Start of THE RECORDS

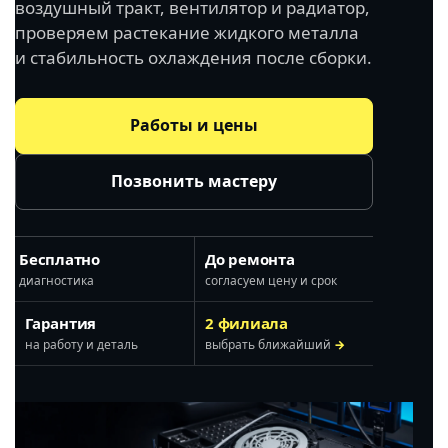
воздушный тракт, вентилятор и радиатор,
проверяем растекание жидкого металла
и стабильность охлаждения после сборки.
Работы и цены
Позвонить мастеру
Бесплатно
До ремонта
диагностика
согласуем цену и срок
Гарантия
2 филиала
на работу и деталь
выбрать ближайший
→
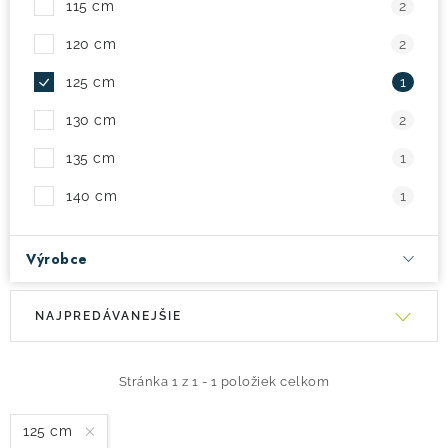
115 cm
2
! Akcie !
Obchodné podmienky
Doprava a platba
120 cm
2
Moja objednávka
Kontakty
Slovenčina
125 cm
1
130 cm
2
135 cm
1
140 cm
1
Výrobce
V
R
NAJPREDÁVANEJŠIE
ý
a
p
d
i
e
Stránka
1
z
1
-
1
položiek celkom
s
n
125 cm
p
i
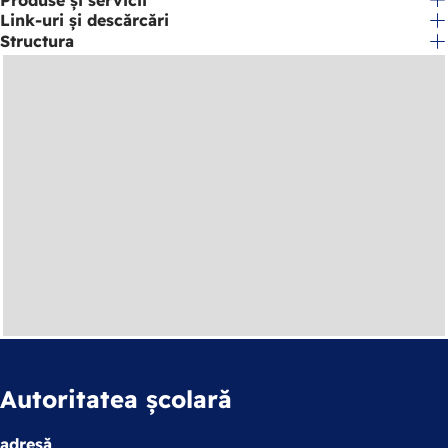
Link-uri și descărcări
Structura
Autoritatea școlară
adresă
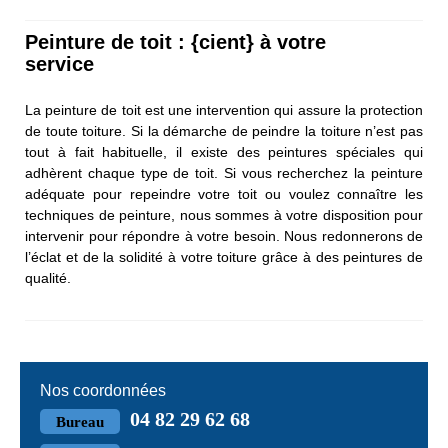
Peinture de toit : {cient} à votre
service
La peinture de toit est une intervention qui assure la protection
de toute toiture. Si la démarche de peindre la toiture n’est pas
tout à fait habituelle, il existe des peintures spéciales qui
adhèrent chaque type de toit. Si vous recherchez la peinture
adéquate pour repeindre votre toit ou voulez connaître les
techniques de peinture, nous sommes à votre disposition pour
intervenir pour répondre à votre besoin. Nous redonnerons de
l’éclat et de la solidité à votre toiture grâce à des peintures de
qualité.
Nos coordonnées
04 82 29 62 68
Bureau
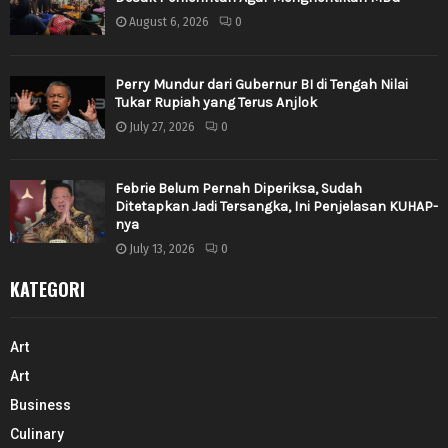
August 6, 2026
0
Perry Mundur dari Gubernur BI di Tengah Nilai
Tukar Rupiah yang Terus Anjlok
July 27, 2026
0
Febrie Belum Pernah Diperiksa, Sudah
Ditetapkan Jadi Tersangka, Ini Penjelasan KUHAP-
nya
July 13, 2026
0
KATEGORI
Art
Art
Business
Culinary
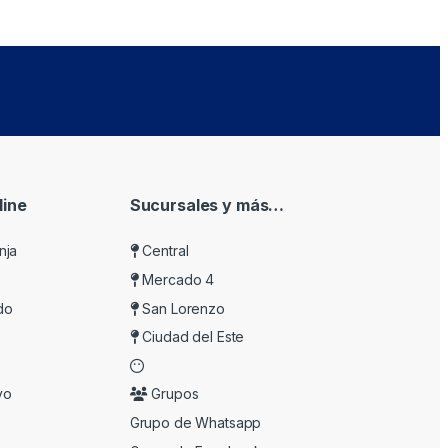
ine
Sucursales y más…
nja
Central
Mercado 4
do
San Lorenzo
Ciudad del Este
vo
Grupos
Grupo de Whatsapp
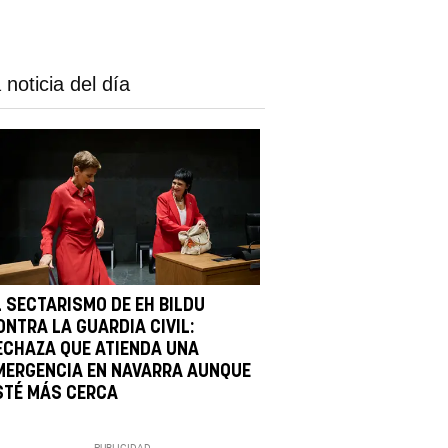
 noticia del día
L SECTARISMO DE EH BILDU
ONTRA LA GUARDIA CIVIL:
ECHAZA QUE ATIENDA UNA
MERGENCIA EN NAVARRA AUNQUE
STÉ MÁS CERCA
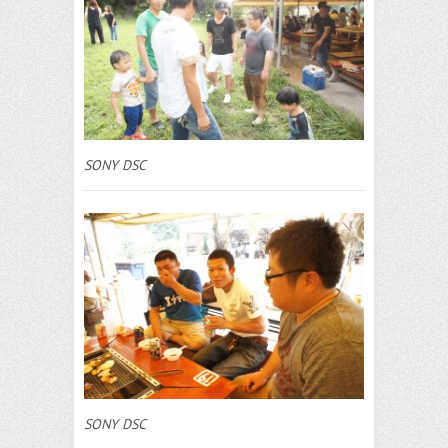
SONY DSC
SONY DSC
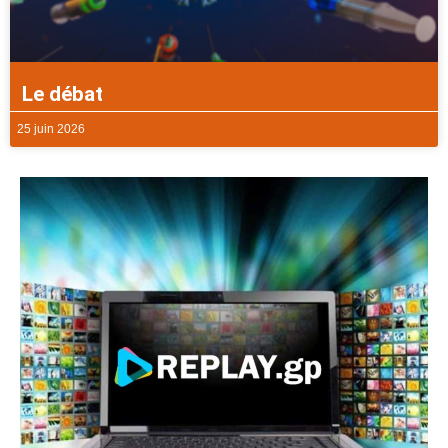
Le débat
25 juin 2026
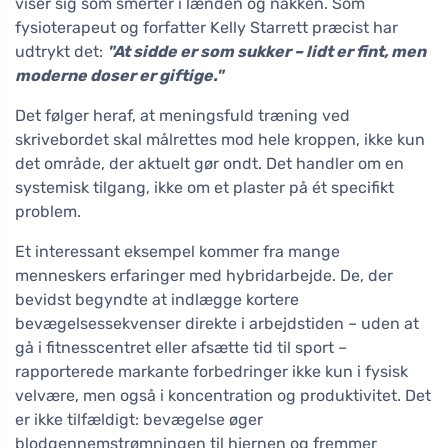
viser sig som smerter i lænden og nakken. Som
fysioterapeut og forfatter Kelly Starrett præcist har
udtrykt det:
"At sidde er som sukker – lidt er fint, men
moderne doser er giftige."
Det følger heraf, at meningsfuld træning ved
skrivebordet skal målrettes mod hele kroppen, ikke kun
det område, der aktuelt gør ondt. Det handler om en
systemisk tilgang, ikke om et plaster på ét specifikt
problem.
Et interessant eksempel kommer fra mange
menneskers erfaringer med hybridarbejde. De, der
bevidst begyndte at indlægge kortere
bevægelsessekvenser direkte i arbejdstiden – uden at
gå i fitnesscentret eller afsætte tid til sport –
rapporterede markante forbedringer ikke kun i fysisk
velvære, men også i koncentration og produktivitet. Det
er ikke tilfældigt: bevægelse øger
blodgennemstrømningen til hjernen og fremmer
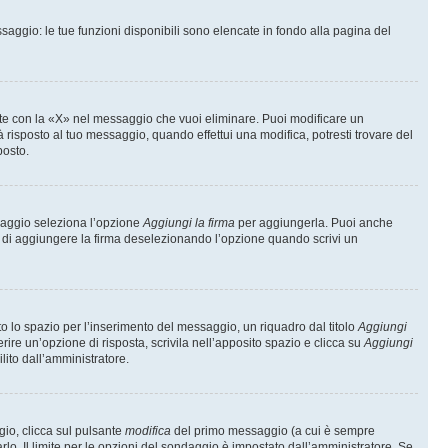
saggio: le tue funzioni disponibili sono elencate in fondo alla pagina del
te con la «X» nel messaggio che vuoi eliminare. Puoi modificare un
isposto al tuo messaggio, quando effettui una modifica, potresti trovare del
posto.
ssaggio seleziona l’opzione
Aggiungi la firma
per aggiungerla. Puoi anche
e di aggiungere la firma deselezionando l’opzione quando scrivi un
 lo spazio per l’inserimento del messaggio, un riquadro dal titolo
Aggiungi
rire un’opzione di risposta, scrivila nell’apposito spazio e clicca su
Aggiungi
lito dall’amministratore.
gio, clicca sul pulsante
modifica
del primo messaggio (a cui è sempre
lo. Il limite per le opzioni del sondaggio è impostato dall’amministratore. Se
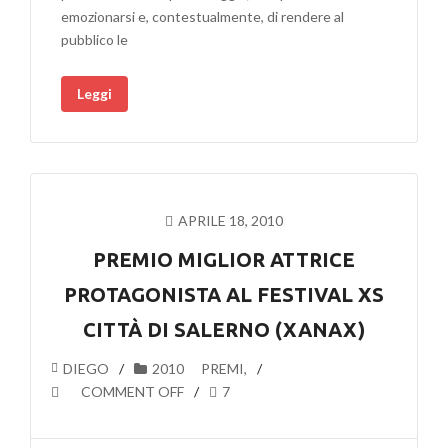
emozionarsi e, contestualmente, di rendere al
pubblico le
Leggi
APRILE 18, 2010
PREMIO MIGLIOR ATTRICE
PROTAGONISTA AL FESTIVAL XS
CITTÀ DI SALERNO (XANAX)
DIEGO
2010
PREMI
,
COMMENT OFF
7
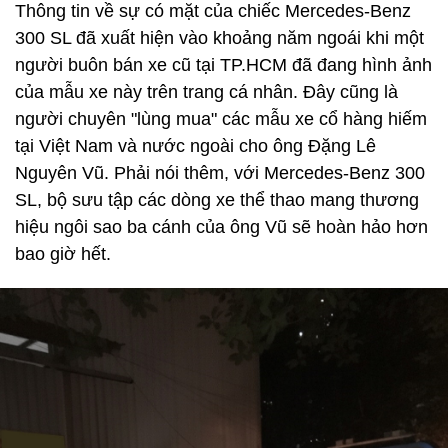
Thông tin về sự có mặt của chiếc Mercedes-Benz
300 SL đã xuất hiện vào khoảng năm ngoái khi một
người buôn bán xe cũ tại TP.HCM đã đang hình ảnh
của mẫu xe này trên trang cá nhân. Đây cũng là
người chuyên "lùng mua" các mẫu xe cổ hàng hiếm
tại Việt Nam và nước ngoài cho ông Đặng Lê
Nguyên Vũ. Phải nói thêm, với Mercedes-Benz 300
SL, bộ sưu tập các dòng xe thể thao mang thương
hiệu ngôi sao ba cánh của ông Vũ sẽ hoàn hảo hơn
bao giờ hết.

End of THE RECORDS

YOUR GOAL –
Write out all the text from the data above as one JSON list of strings, with one string for each line and no blank lines. Leave the pictures out.

YOUR SOLUTION –
[
  "воздушный тракт, вентилятор и радиатор,",
  "проверяем растекание жидкого металла",
  "и стабильность охлаждения после сборки.",
  "Работы и цены",
  "Позвонить мастеру",
  "Бесплатно",
  "До ремонта",
  "диагностика",
  "согласуем цену и срок",
  "Гарантия",
  "2 филиала",
  "на работу и деталь",
  "выбрать ближайший",
  "→",
  "115 cm",
  "2",
  "! Akcie !",
  "Obchodné podmienky",
  "Doprava a platba",
  "120 cm",
  "2",
  "Moja objednávka",
  "Kontakty",
  "Slovenčina",
  "125 cm",
  "1",
  "130 cm",
  "2",
  "135 cm",
  "1",
  "140 cm",
  "1",
  "Výrobce",
  "V",
  "R",
  "NAJPREDÁVANEJŠIE",
  "ý",
  "a",
  "p",
  "d",
  "i",
  "e",
  "Stránka",
  "1",
  "z",
  "1",
  "-",
  "1",
  "položiek celkom",
  "s",
  "n",
  "125 cm",
  "p",
  "i",
  "Link-uri și descărcări",
  "Structura",
  "Autoritatea școlară",
  "adresă",
  "Peinture de toit : {cient} à votre",
  "service",
  "La peinture de toit est une intervention qui assure la protection",
  "de toute toiture. Si la démarche de peindre la toiture n’est pas",
  "tout à fait habituelle, il existe des peintures spéciales qui",
  "adhèrent chaque type de toit. Si vous recherchez la peinture",
  "adéquate pour repeindre votre toit ou voulez connaître les",
  "techniques de peinture, nous sommes à votre disposition pour",
  "intervenir pour répondre à votre besoin. Nous redonnerons de",
  "l’éclat et de la solidité à votre toiture grâce à des peintures de",
  "qualité.",
  "Nos coordonnées",
  "04 82 29 62 68",
  "Bureau",
  "August 6, 2026",
  "0",
  "Perry Mundur dari Gubernur BI di Tengah Nilai",
  "Tukar Rupiah yang Terus Anjlok",
  "July 27, 2026",
  "0",
  "Febrie Belum Pernah Diperiksa, Sudah",
  "Ditetapkan Jadi Tersangka, Ini Penjelasan KUHAP-",
  "nya",
  "July 13, 2026",
  "0",
  "KATEGORI",
  "Art",
  "Art",
  "Business",
  "Culinary",
  "ine",
  "Sucursales y más…",
  "nja",
  "Central",
  "Mercado 4",
  "do",
  "San Lorenzo",
  "Ciudad del Este",
  "vo",
  "Grupos",
  "Grupo de Whatsapp",
  " noticia del día",
  "L SECTARISMO DE EH BILDU",
  "ONTRA LA GUARDIA CIVIL:",
  "ECHAZA QUE ATIENDA UNA",
  "MERGENCIA EN NAVARRA AUNQUE",
  "STÉ MÁS CERCA",
  "SONY DSC",
  "SONY DSC",
  "Le débat",
  "25 juin 2026",
  "viser sig som smerter i lænden og nakken. Som",
  "fysioterapeut og forfatter Kelly Starrett præcist har",
  "udtrykt det:",
  "\"At sidde er som sukker – lidt er fint, men",
  "moderne doser er giftige.\"",
  "Det følger heraf, at meningsfuld træning ved",
  "skrivebordet skal målrettes mod hele kroppen, ikke kun",
  "det område, der aktuelt gør ondt. Det handler om en",
  "systemisk tilgang, ikke om et plaster på ét specifikt",
  "problem.",
  "Et interessant eksempel kommer fra mange",
  "menneskers erfaringer med hybridarbejde. De, der",
  "bevidst begyndte at indlægge kortere",
  "bevægelsessekvenser direkte i arbejdstiden – uden at",
  "gå i fitnesscentret eller afsætte tid til sport –",
  "rapporterede markante forbedringer ikke kun i fysisk",
  "velvære, men også i koncentration og produktivitet. Det",
  "er ikke tilfældigt: bevægelse øger",
  "blodgennemstrømningen til hjernen og fremmer",
  "saggio: le tue funzioni disponibili sono elencate in fondo alla pagina del",
  "te con la «X» nel messaggio che vuoi eliminare. Puoi modificare un",
  "isposto al tuo messaggio, quando effettui una modifica, potresti trovare del",
  "posto.",
  "ssaggio seleziona l’opzione",
  "Aggiungi la firma",
  "per aggiungerla. Puoi anche",
  "e di aggiungere la firma deselezionando l’opzione quando scrivi un",
  " lo spazio per l’inserimento del messaggio, un riquadro dal titolo",
  "Aggiungi",
  "rire un’opzione di risposta, scrivila nell’apposito spazio e clicca su",
  "Aggiungi",
  "lito dall’amministratore.",
  "gio, clicca sul pulsante",
  "modifica",
  "del primo messaggio (a cui è sempre",
  "lo. Il limite per le opzioni del sondaggio è impostato dall’amministratore. Se",
  "emozionarsi e, contestualmente, di rendere al",
  "pubblico le",
  "Leggi",
  "APRILE 18, 2010",
  "PREMIO MIGLIOR ATTRICE",
  "PROTAGONISTA AL FESTIVAL XS",
  "CITTÀ DI SALERNO (XANAX)",
  "DIEGO",
  "2010",
  "PREMI",
  ",",
  "COMMENT OFF",
  "7",
  "Thông tin về sự có mặt của chiếc Mercedes-Benz",
  "300 SL đã xuất hiện vào khoảng năm ngoái khi một",
  "người buôn bán xe cũ tại TP.HCM đã đang hình ảnh",
  "của mẫu xe này trên trang cá nhân. Đây cũng là",
  "người chuyên \"lùng mua\" các mẫu xe cổ hàng hiếm",
  "tại Việt Nam và nước ngoài cho ông Đặng Lê",
  "Nguyên Vũ. Phải nói thêm, với Mercedes-Benz 300",
  "SL, bộ sưu tập các dòng xe thể thao mang thương",
  "hiệu ngôi sao ba cánh của ông Vũ sẽ hoàn hảo hơn",
  "bao giờ hết."
]